Proof positive that the potential for UK property investment is growing
This time last year, house prices in UK cities were rising at an average of 3.7% annually. The latest Hometrack analysis shows that this rate of price growth has increased by a third, to 5.5% over the last year.
Regional cities are outperforming London, with only Aberdeen and Cambridge registering falling prices. In Leeds, Newcastle, and Sheffield, house prices have reversed their two-year record of underperforming other regional cities, as rising demand and a lack of supply conspire to push prices higher. It’s a similar supply and demand story in other major cities, such as Manchester, Liverpool and Birmingham.
Cardiff, Leeds, Newcastle and Sheffield have all recorded a sustained upward shift in the annual rate of growth over the last 12 months. Capital growth in these cities has underperformed that recorded across the larger regional cities over the last two years. The increased rate of growth is a result of rising demand and a lack of housing for sale.
Data from Zoopla shows that this price momentum is supported by increasing sales numbers. The housing market is becoming more vibrant, with the uplift in sales higher than last year.

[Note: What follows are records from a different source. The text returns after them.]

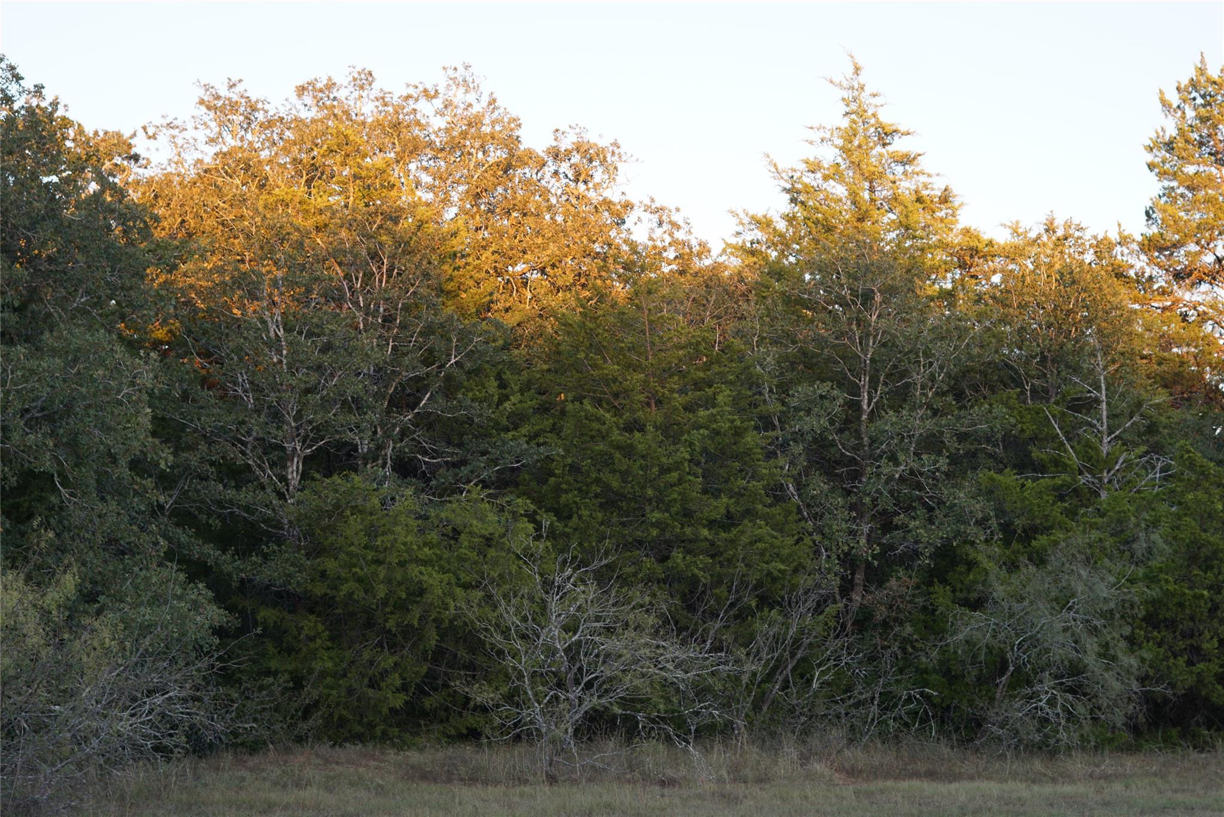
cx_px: 612
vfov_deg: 18.2
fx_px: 2551
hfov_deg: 27.0
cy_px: 408
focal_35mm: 75
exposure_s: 1/80
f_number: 4
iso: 200
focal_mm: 50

Demand for property outpaces supply
Demand for property is roaring, whereas supply isn’t. That’s the conclusion from estate agent Haart, having analysed its latest data, which shows that:
- Buyer demand rose by 22.2% on the month
- Buyer demand rose by 22.1% over the last year
- The number of properties coming to the market increased by 17.1% on the month
- The number of properties coming to the market on the year increased by only 6.5%
- First-time buyer numbers are up by 24% over the last 12 months
The upshot is that there are now 12 buyers for every property on the market.
Rents rise as more tenants enter the market
It is not only in the number of buyers in the market that has increased. The latest data release from ARLA Propertymark shows that tenants looking for property jumped by an impressive 8% in March. Not surprisingly, rents are rising, too.
23% of tenants experienced rent rises in March – the highest proportion since September 2017. Though this is lower than the 25% number in March 2017, it is indicative of a market that is gathering steam again. David Cox, ARLA Propertymark CEO, said that:
- “It is business as usual”
- “Supply is still too low”
What does this all mean to property investors?
Rising property prices in UK cities shows that the market isn’t simply stabilising, but that confidence is returning. The ratio of sales to new supply of homes should support above-average growth in property prices moving forward.
Demand is high, and supply is strained. If you want the significant potential of capital growth and high rental yields, then the regional cities – particularly those in the Midlands and North of England – are ripe for investment.